5. Ceux-ci ont relevé appel de cette décision et ont saisi la cour d'appel de deux questions prioritaires de constitutionnalité.
Enoncé de la question prioritaire de constitutionnalité
6. Par arrêt du 15 décembre 2022, la cour d'appel de Paris a transmis l'une de ces questions prioritaires de constitutionnalité ainsi rédigée :
« L'article 706-3 du code de procédure pénale, tel qu'interprété par la Cour de cassation, est-il compatible avec le principe d'égalité en ce qu'il entraîne une différence de traitement dans l'indemnisation des victimes françaises d'un accident de la circulation à l'étranger en fonction du lieu de survenance de cet accident ? »
Examen de la question prioritaire de constitutionnalité
7. En application des articles 23-2 et 23-5 de l'ordonnance n° 58-1067 du 7 novembre 1958 portant loi organique sur le Conseil constitutionnel, la disposition contestée doit être applicable au litige ou à la procédure, ou constituer le fondement des poursuites.
8. La disposition dont la constitutionnalité est contestée est l'article 706-3 du code de procédure pénale, qui instaure, devant la CIVI, une procédure d'indemnisation des victimes de certaines infractions par le Fonds de garantie des victimes des actes de terrorisme et d'autres infractions.
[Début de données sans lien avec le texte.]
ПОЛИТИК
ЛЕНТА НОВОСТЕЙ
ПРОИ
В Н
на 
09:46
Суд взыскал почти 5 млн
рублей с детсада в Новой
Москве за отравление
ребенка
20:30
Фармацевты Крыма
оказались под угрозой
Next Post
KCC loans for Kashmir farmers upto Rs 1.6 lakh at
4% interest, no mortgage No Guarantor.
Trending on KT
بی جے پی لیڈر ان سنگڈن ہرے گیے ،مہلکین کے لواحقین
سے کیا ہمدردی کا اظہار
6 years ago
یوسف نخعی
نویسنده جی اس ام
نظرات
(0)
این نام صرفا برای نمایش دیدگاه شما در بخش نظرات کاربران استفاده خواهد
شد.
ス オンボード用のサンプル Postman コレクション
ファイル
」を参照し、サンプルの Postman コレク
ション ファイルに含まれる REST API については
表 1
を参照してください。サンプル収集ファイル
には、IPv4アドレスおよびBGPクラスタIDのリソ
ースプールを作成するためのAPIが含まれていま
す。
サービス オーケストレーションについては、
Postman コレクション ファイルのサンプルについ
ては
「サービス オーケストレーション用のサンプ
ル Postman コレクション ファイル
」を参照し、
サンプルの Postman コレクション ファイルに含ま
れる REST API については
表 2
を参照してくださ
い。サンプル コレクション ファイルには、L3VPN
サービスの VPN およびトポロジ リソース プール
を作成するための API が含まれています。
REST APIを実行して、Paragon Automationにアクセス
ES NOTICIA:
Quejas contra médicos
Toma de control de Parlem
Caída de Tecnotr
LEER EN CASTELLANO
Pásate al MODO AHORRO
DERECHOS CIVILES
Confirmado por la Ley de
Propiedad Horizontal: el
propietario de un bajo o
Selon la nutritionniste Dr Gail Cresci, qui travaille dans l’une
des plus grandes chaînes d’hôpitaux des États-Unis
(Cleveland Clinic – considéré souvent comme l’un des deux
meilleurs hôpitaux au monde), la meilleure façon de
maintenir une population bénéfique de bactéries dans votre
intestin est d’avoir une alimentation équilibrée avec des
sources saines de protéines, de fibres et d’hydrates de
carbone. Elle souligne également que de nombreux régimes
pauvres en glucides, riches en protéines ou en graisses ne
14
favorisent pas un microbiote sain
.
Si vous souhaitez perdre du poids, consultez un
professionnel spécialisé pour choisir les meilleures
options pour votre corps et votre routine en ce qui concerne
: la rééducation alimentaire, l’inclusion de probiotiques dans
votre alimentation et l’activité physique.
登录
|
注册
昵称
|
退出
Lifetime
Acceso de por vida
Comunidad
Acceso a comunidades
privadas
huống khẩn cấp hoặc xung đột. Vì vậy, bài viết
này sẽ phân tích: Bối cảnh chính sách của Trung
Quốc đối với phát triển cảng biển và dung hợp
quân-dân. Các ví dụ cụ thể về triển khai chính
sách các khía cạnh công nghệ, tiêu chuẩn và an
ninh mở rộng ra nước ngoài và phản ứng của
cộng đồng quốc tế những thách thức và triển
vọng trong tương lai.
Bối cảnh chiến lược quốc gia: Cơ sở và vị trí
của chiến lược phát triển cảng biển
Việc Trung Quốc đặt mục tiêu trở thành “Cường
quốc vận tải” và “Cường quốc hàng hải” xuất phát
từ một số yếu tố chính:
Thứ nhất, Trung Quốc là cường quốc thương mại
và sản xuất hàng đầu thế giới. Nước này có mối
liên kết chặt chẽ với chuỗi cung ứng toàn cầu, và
Cet article exclut de son champ d'application les dommages relevant du chapitre 1er de la loi n° 85-677 du 5 juillet 1985 relatif aux victimes d'accident de la circulation, qui ont vocation à être indemnisées soit par l'assureur du conducteur ou du gardien du véhicule impliqué, soit par le FGAO.
9. La Cour de cassation juge que cet article n'est pas applicable à l'indemnisation des victimes d'accident de la circulation survenus dans un pays de l'Espace économique européen, telle l'Irlande, ou dont le bureau national d'assurance a adhéré au régime de la carte internationale d'assurance, qui relève du régime institué aux articles L. 421-1 et L. 424-1 à L. 424-7 du code des assurances, transposant la directive 2000/26/CE du Parlement européen et du Conseil du 16 mai 2000, qui prévoient, notamment, la prise en charge des préjudices par le FGAO, en cas de défaillance de l'assureur du véhicule responsable (2e Civ., 24 septembre 2020, pourvoi n° 19-12.992, 2e Civ., 26 novembre 2020, pourvoi n° 19-21.014 ; 2e Civ, 6 mai 2021, n° 19-24.996 et 2e Civ., 24 novembre 2022, pourvoi n° 20-22.100).
10. Il en résulte que l'indemnisation des dommages dont les consorts [L] sollicitent réparation relève des articles précités du code des assurances, qui ne sont pas visés par la question prioritaire de constitutionnalité, et non de l'article 706-3 du code de procédure pénale.
11. En conséquence, la disposition contestée n'est pas applicable au litige, de sorte qu'il n'y a pas lieu de renvoyer la question au Conseil constitutionnel.
PAR CES MOTIFS, la Cour :
DIT N'Y AVOIR LIEU DE RENVOYER au Conseil constitutionnel la question prioritaire de constitutionnalité ;
Ainsi fait et jugé par la Cour de cassation, deuxième chambre civile, et prononcé par le président en son audience publique du cinq avril deux mille vingt-trois.